Atmaca Güzellik Yarışması Ardeşen’de yapıldı. Rize’nin Pazar, Çayeli ilçelerinden onlarca atmaca sahibi atmacalarıyla birlikte bu yarışmada yer alırken Artvin’in Hopa, Kemalpaşa ve Arhavi ilçelerinden de yoğun bir katılım oldu. Ev sahibi Ardeşen de zaten doğal katılımcıydı.
Yıllarını atmaca yakalamaya vakfetmiş altı duayen jüri olarak seçilmişti. Zamanında Ukrayna’dan Soçi’ye kadar birçok devlet ve şehirde ticari faaliyetlerde bulunan Tayfun Barsbay da jüriler arasındaydı.
Yarışmaya katılanlar atmacalarını süslemiş, tımarlamış, tırnaklarını eğelemiş, gagasını parlatmış, zilini, çakşırını tamam edip podyumda boy göstermeye başlamıştı.
Atmacaların çok derinden bakan gözleri, insanı delip geçecek bir ok gibi sanki fırlayacak hissi yaratıyordu.
Atmacanın güzelliği önemli lakin onu podyumda dolaştırırken sergilenen asaletli yürüyüş de dikkate alınan kriterlerdendi.

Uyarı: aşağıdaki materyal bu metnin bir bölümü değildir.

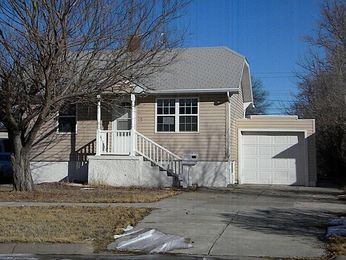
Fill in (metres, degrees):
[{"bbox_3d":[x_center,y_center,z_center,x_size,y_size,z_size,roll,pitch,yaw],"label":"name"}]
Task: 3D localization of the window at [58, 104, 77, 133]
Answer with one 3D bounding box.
[{"bbox_3d":[-4.096,-0.426,21.453,0.818,1.169,0.120,0,-2,11],"label":"window"}]

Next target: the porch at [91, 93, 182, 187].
[{"bbox_3d":[-1.213,0.384,20.088,3.467,3.226,1.400,0,-2,11],"label":"porch"}]

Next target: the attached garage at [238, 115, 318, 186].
[{"bbox_3d":[4.647,0.963,24.744,3.085,2.746,6.300,0,-2,11],"label":"attached garage"}]

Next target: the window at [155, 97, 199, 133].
[{"bbox_3d":[0.175,-0.523,20.587,1.654,1.335,0.120,0,-2,11],"label":"window"}]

Tayfun Barsbay’dan başka diğer jüri üyeleri Alirıza Kocer, Turan Eskiçırak, İbrahim Kutanis, Ayhan Çakıroğlu, Ahmet Aydınlıoğlu, İrfan Egüney’di.
Yarışma üç dalda gerçekleşti: Sarı, Beyaz ve Kara.
Atmacaların tüylerinin parlaklığı, atmacanın büyüklüğü, atmacanın tırnakları, gagası, gözleri değerlendirmede dikkate alındı.
Artvin’in Kemalpaşa ilçesi bu güzellik yarışmasında adeta bir tarih yazdı. Sarı atmaca dalında Temelcan Yazıcı birinci oldu. Kemalpaşa’nın ayrıca Beyaz atmaca dalında Sinan Sonbay’la ikincilik aldığını da belirtmem gerekir. Dediğim gibi Kemalpaşa'dan kökten atmacacı denilen Yaşar Ersoy, İsmail Kurtuluş, Cüneyt Lokumcu, Osman Şalambar, Namık Çakır ve Yılmaz Çelik de boy gösteren isimlerdi.
Yarışma büyük bir centilmenlik içinde gerçekleşti. Hakikaten bölge insanının birlik bütünlük içinde bir hobiyi böylesine güzel bir aktiviteyle nihayetlendirmesi her türlü övgüyü hak ediyor.
“Yaradılmışı severim yaradandan ötürü” diyen Yunus Emre’nin felsefesi atmacasverler için çok önemlidir. Atmacalar tutulur, sevilir, çok özel özelliklere sahip değilse tekrar doğaya bırakılır. Güzelliği büyüleyici olanlar ise en güzel gıdalarla beslenir ve saklanır. Atmacaları Allah’ın yaratma hikmetinin bir armağanı bilen yöre insanı, insana gösterdiği hassasiyeti bu canlılara da daha ihtimamla gösterir.
Bıldırcın avında da değerlendirilmeleri söz konusudur. Ağustos, Eylül aylarında maddi kazanç, şu bu bir yana atılır. Dağlar mekan tutulur. Atmaca gözlem mekanlarında doğayla baş başa bir yaşamla insan hem kendini dinlendirir, hem de şehrin stresinden uzak bir yaşamın tadı çıkarılır.